[Entries drawn from a collection]
=-=-=-=-=

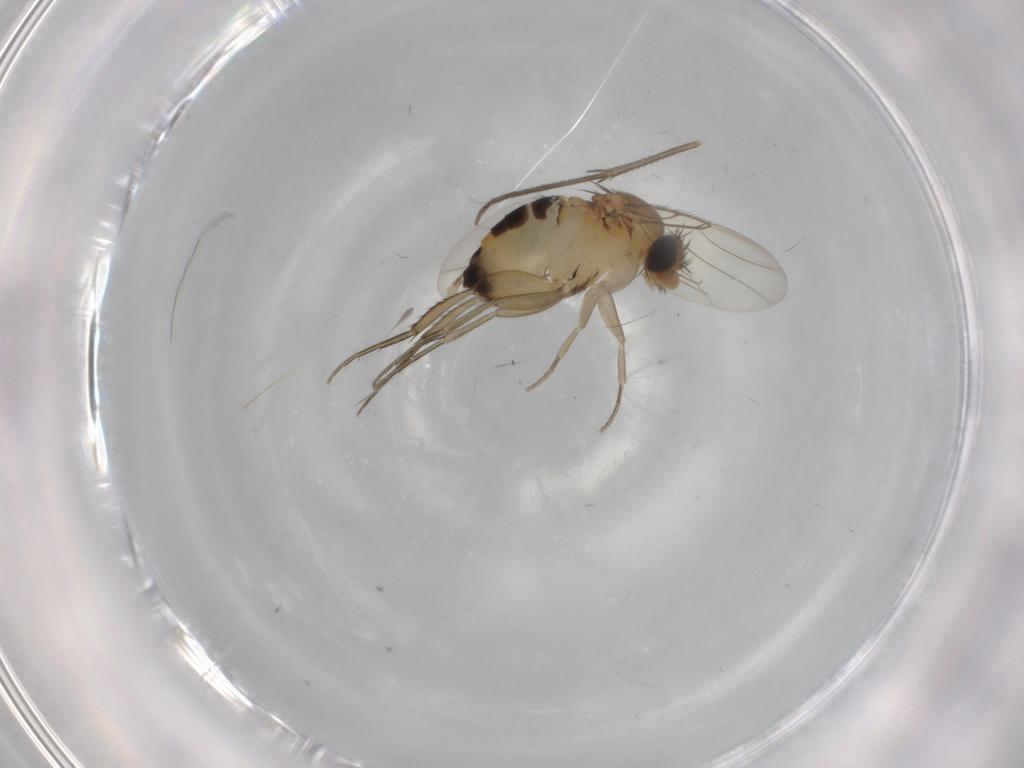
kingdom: Animalia
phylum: Arthropoda
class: Insecta
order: Diptera
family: Phoridae
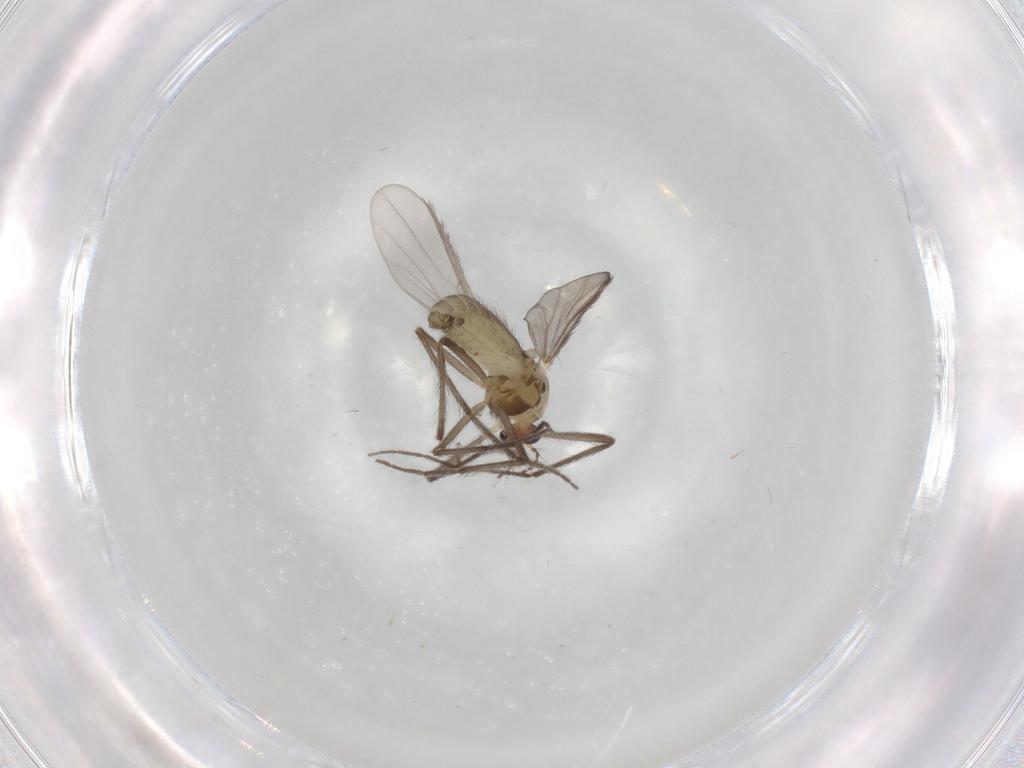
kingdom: Animalia
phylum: Arthropoda
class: Insecta
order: Diptera
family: Chironomidae
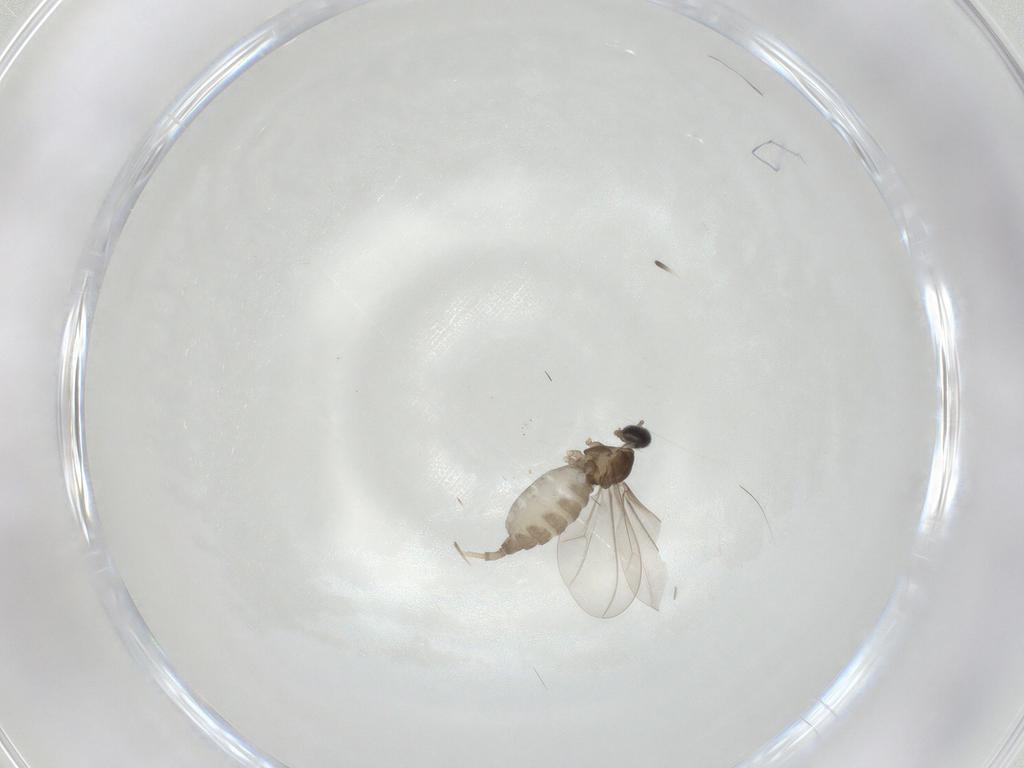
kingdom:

=-=-=-=-=

WORK TO DO ▸ Write out every line of the data above as a numbered list, leaving out blank lines and the pictures.

WORKED ANSWER ▸
1. kingdom: Animalia
2. phylum: Arthropoda
3. class: Insecta
4. order: Diptera
5. family: Phoridae
6. kingdom: Animalia
7. phylum: Arthropoda
8. class: Insecta
9. order: Diptera
10. family: Chironomidae
11. kingdom:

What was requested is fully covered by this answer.